BEGIN Given information
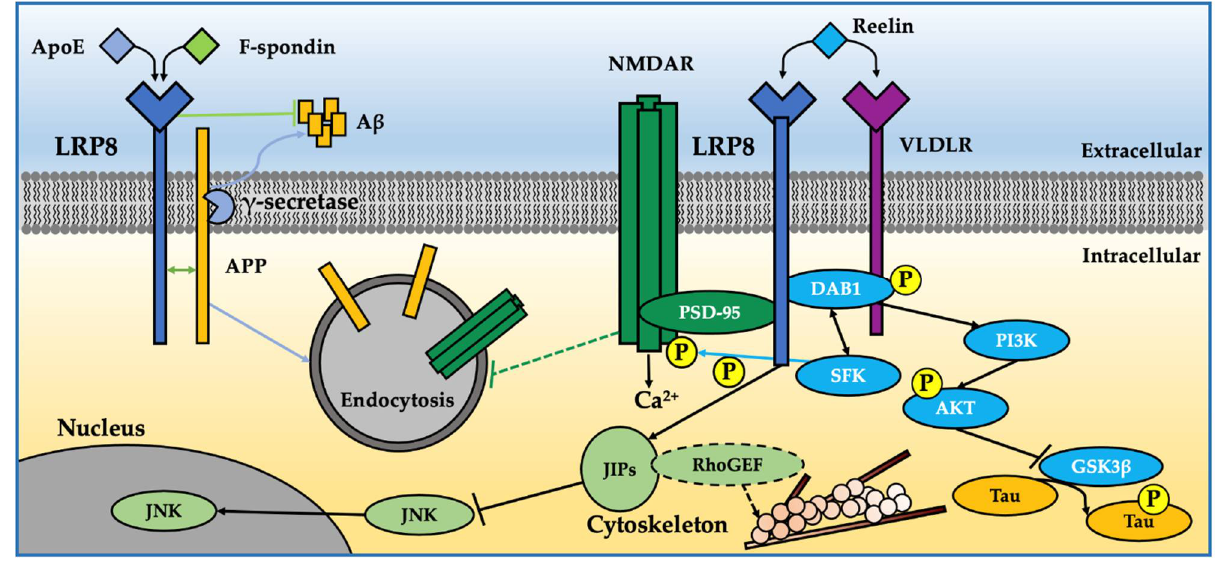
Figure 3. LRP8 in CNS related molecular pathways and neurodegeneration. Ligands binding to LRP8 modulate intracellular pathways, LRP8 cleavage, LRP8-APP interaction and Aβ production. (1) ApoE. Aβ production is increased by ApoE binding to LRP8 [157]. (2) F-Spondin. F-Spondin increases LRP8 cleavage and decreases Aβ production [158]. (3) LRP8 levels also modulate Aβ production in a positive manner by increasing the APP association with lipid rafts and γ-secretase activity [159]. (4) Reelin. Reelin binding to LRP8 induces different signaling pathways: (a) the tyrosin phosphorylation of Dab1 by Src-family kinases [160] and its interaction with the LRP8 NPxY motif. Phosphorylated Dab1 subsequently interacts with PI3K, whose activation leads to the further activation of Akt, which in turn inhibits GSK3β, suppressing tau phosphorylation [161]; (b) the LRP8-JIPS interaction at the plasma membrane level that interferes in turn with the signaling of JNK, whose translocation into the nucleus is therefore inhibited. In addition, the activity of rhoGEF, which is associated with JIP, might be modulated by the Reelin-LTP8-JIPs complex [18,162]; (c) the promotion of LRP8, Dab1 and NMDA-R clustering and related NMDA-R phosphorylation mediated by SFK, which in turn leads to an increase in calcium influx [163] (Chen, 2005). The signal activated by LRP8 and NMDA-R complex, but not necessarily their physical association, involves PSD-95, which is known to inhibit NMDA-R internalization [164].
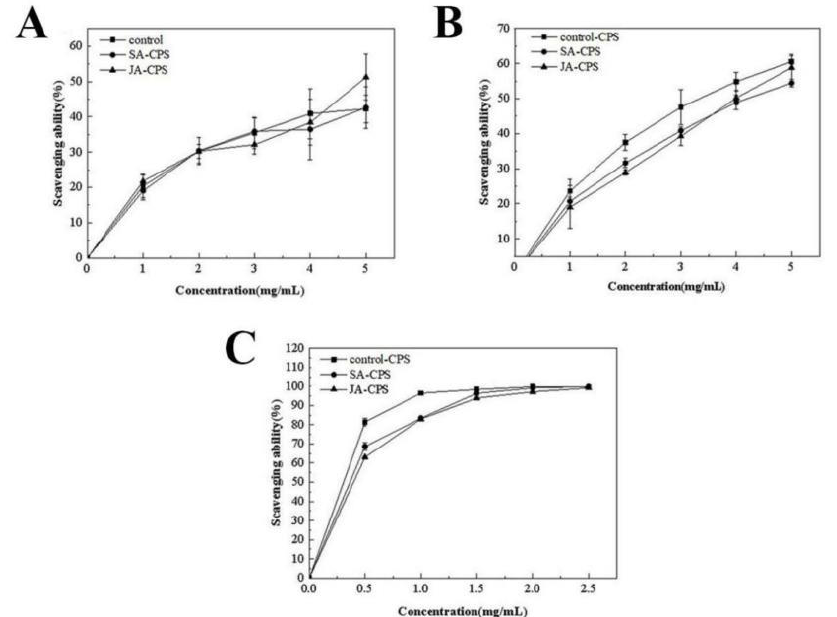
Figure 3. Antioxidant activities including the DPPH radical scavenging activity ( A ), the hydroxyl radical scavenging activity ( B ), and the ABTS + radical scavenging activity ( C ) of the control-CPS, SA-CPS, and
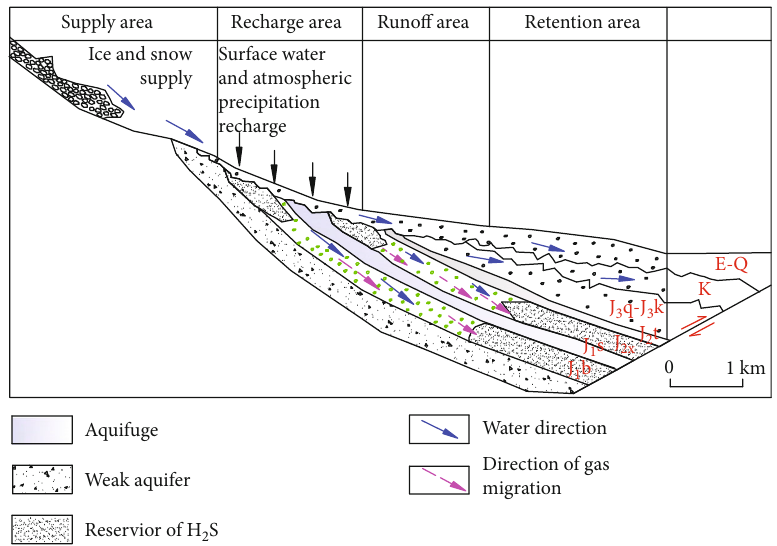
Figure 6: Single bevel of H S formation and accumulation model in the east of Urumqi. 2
END Given information
Activity: Going from the line that holds "Figure 3. Antioxidant" to the end of the listing above, copy each line exactly and nothing more, leaving pictures aside.

Task solution:
Figure 3. Antioxidant activities including the DPPH radical scavenging activity ( A ), the hydroxyl radical scavenging activity ( B ), and the ABTS + radical scavenging activity ( C ) of the control-CPS, SA-CPS, and
Figure 6: Single bevel of H S formation and accumulation model in the east of Urumqi. 2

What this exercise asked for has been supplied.